Beijing’s strategy is carefully calibrated, like playing go long-term. Apart from methodically stockpiling gold in massive quantities (just like Russia) for seven years now, Beijing has been campaigning for a wider use of SDR while making sure to not position the yuan as a strategic competitor.

But now the post-Planet Lockdown environment is shaping up as ideal for Beijing to make a move. Even before the onset of the Covid-19 crisis the predominant feeling among the leadership was that China is under a full spectrum attack by the United States government. Hybrid War already reaching fever pitch implies bilateral relations will only get worse, not better.

So when we have China as the world’s largest economy by both PPP and exchange rate; still the strongest growing major economy, barring the first semester of 2020; productive, innovative, efficient and on track to reach a higher technological level with the Made in China 2025 program; and capable of winning the “people’s war” against Covid-19 in record time, all the necessary elements seem to be in place.

But then, there’s soft power. Beijing needs to have the Global South on its side. The United States government knows it very well; no wonder the current hysteria is all about demonizing China as “guilty” on all – unproved – counts of fostering and lying about Covid-19.


An “impeding arrival”

A key advantage of a sovereign digital yuan is that Beijing does not need to float a paper yuan – which by the way is being sidelined all across China itself, as virtually everyone is switching to electronic payment.

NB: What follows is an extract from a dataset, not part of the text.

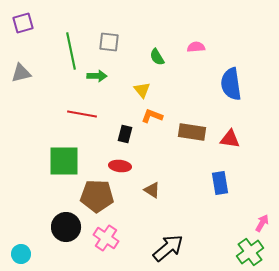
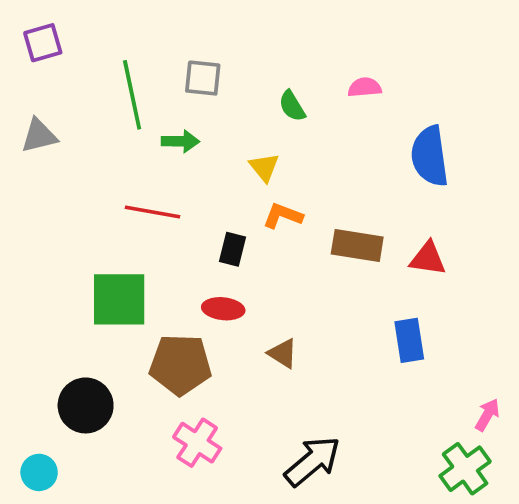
black circle: (66, 227) -> (86, 405), moved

The digital yuan, using blockchain technology, will automatically float – thus bypassing the U.S.-controlled global financialized casino.

The amount of sovereign digital currency is fixed. That in itself eliminates a plague: quantitative easing (QE), as in helicopter money. And that leaves the sovereign digital currency as the preferred medium for trade, with currency transfers unimpeded by geography and, the icing on the cake, without banks charging outrageous fees as intermediaries.

Of course there will be pushback. As in non-stop demonization of neo-Orwellian China for straying away from the whole purpose of bitcoin and cryptocurrencies – which is to have freedom from a centralized structure via decentralized ownership. There will be howls of horror at the PBOC potentially capable of seizing anyone’s digital funds or turning off a wallet if the owner displeases the CCP.

China is on it, but the U.S., UK, Russia and India are also on their way to launch their own crypto-currencies. For obvious reasons, the Bank of International Settlements (BIS), the Central Bank of Central Banks, is very much aware that the future is now. Their research with over 50 Central Banks is unmistakable: we are facing an “impeding arrival”. But who will take the Biggest Prize?